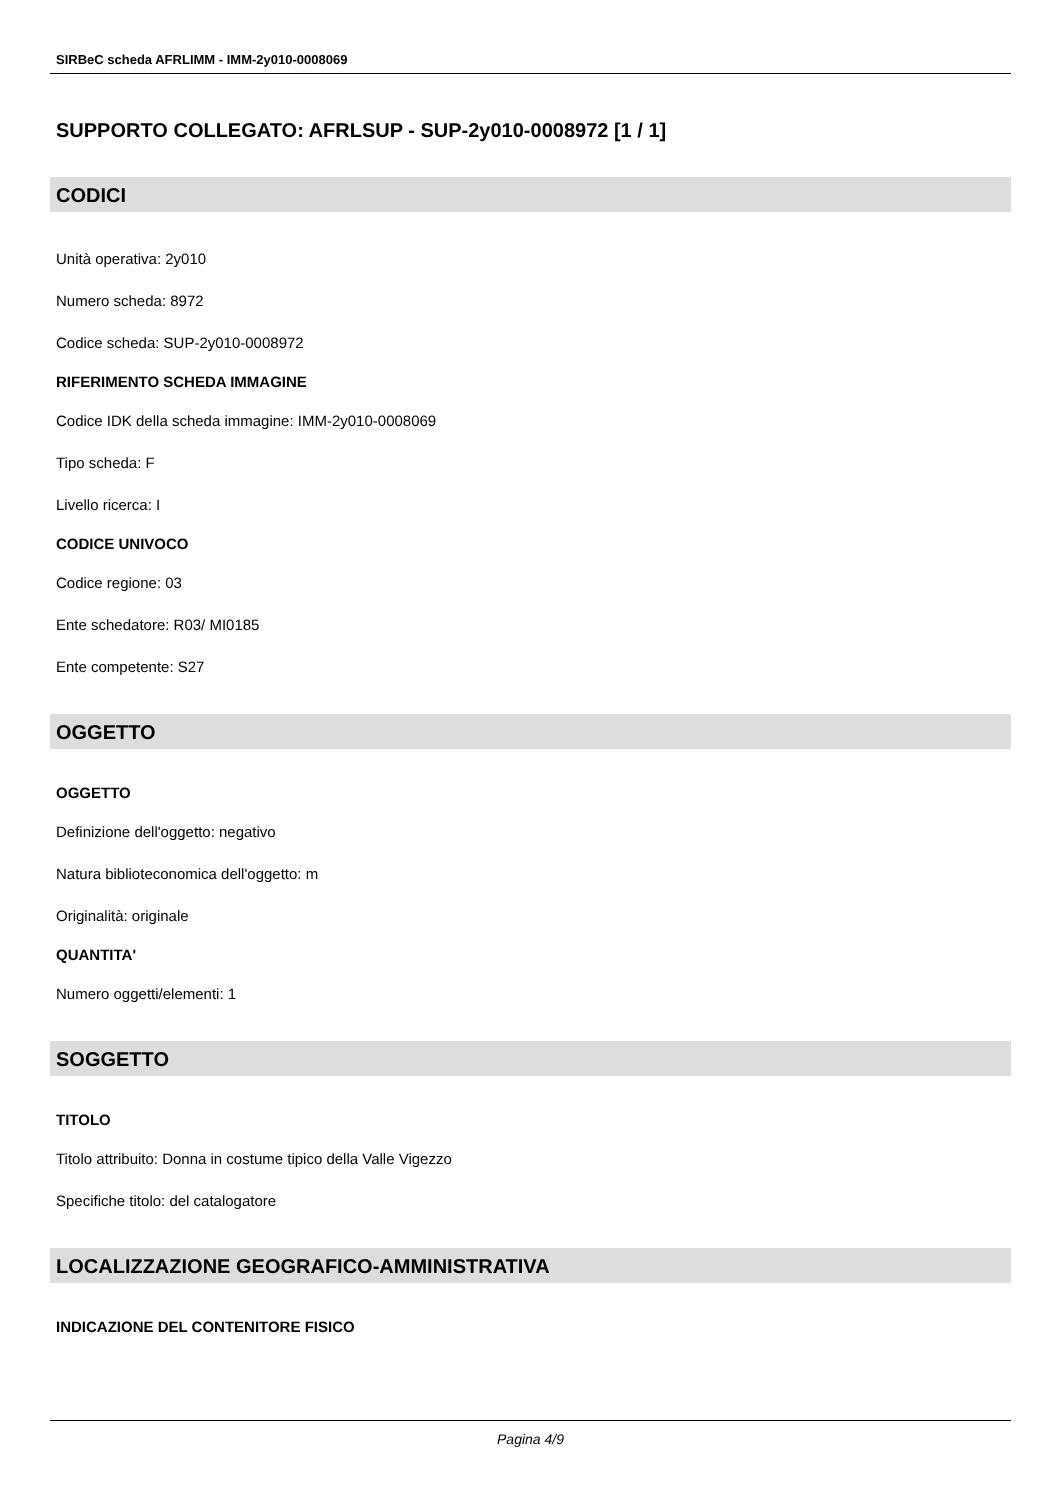SIRBeC scheda AFRLIMM - IMM-2y010-0008069
SUPPORTO COLLEGATO: AFRLSUP - SUP-2y010-0008972 [1 / 1]
CODICI
Unità operativa: 2y010
Numero scheda: 8972
Codice scheda: SUP-2y010-0008972
RIFERIMENTO SCHEDA IMMAGINE
Codice IDK della scheda immagine: IMM-2y010-0008069
Tipo scheda: F
Livello ricerca: I
CODICE UNIVOCO
Codice regione: 03
Ente schedatore: R03/ MI0185
Ente competente: S27
OGGETTO
OGGETTO
Definizione dell'oggetto: negativo
Natura biblioteconomica dell'oggetto: m
Originalità: originale
QUANTITA'
Numero oggetti/elementi: 1
SOGGETTO
TITOLO
Titolo attribuito: Donna in costume tipico della Valle Vigezzo
Specifiche titolo: del catalogatore
LOCALIZZAZIONE GEOGRAFICO-AMMINISTRATIVA
INDICAZIONE DEL CONTENITORE FISICO
Pagina 4/9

-=-=-=-=-

▶ YOUR INSTRUCTIONS: The reply should consist only of the line containing "Ente competente: S27" and all lines after it in the listing above, reproduced exactly.

▶ EXPECTED ANSWER:
Ente competente: S27
OGGETTO
OGGETTO
Definizione dell'oggetto: negativo
Natura biblioteconomica dell'oggetto: m
Originalità: originale
QUANTITA'
Numero oggetti/elementi: 1
SOGGETTO
TITOLO
Titolo attribuito: Donna in costume tipico della Valle Vigezzo
Specifiche titolo: del catalogatore
LOCALIZZAZIONE GEOGRAFICO-AMMINISTRATIVA
INDICAZIONE DEL CONTENITORE FISICO
Pagina 4/9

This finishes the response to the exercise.